Na semana da luta, eu me guardo bastante, o tempo inteiro, só treinando e descansando no hotel. Uma coisa que sempre fiz e continuo fazendo é manter a minha imunidade alta e forte, tomando minhas vitaminas, me alimentando bem e mantendo minha vida ativa, fazendo meus exercícios, é a maneira que procuro me prevenir. Acho que os lutadores também já estão se prevenindo bastante, se alimentando bem, tomando vitaminas, ficando em casa, tomando todas as medidas possíveis. Acho que a galera tem que começar a evitar lugares com muitas pessoas e ficar o máximo de tempo em casa. Os lutadores que conheço estão fazendo isso e agora é manter, porque é uma fase e vai passar, mas para isso temos que tomar as devidas precauções para não contrair esse vírus.

- Como você pretende se manter em forma nesse período de quarentena?

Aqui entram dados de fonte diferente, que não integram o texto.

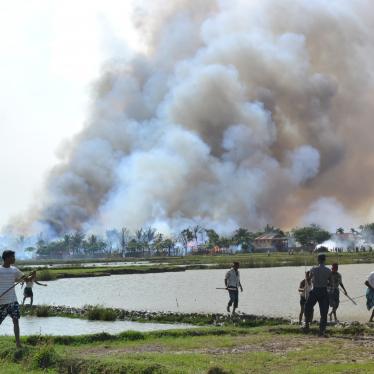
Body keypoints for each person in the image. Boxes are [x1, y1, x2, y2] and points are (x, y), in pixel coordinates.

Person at [0, 250, 27, 348]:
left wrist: (30, 277)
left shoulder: (14, 270)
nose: (14, 259)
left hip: (12, 301)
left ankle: (18, 343)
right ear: (6, 258)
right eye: (12, 257)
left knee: (16, 320)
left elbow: (25, 278)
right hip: (1, 302)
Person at [303, 253, 332, 337]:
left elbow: (308, 280)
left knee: (307, 306)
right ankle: (322, 330)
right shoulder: (328, 270)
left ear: (318, 260)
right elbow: (330, 283)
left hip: (315, 290)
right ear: (324, 260)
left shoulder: (313, 269)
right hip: (323, 291)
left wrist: (307, 276)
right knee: (324, 312)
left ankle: (306, 324)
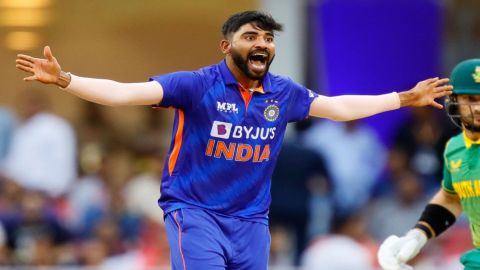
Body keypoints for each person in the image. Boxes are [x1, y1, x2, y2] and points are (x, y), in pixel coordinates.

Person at [15, 10, 452, 270]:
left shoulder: (285, 93)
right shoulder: (195, 85)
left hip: (251, 223)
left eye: (267, 38)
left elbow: (339, 108)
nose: (262, 44)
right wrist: (66, 79)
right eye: (251, 37)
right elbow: (124, 93)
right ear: (227, 46)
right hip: (195, 213)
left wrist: (404, 98)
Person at [377, 58, 480, 270]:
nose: (478, 108)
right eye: (470, 98)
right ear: (453, 102)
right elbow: (451, 198)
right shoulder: (455, 147)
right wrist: (418, 235)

A academia já começou a suspender os treinos, mas eu consegui montar uma estrutura na minha casa, na garagem, onde montei um lugar com tatame, com saco, alguns pesos e vou ter alguns professores vindo aqui para puxar treinos de Boxe e Kickboxing para mim, para eu poder manter os meus treinos, mesmo estando em casa.

- Com eventos cancelados e sem previsão de retorno, como você pretende se manter financeiramente?

Graças a Deus, eu venho me educando financeiramente, então eu venho juntando dinheiro, tenho sido mais inteligente nesse sentido e tomado as decisões certas com dinheiro. Eu acabei de lutar, ter uma performance boa e ganhar o bônus, financeiramente eu vou estar bem tranquilo, mas o pessoal precisa ser inteligente. É hora de economizar e guardar dinheiro. É uma crise que vai afetar todo mundo, diversas classes e setores. Acho que todo mundo vai sofrer e é necessário economizar o máximo de dinheiro.

- Desafio lançado a Colby Covington

Acho que ele é um fanfarrão, um 'pela-saco', que só fala besteira. Eu moro nos Estados Unidos hoje em dia e sou muito bem tratado aqui, respeito todo mundo. Eu quero, sim, lutar contra ele, e fazer ele engolir tudo o que ele falou do meu país. Eu quero representar o Brasil nessa luta. Ele lutou contra os dois brasileiros que estão ranqueados, o Demian Maia e o Rafael dos Anjos, e ganhou dos dois, e eu sou o próximo ali. Acho que eu sou o próximo a pegar ele e vou fazer ele engolir tudo o que falou. Vou fazer isso com muito prazer. Acho que sou uma luta ruim para ele. Daqui a pouco ele não vai ter para onde correr e a gente vai ter que lutar. É a luta que eu quero, mesmo que não seja a próxima, ele está na lista. Eu quero muito fazer com que ele pague pelo o que falou.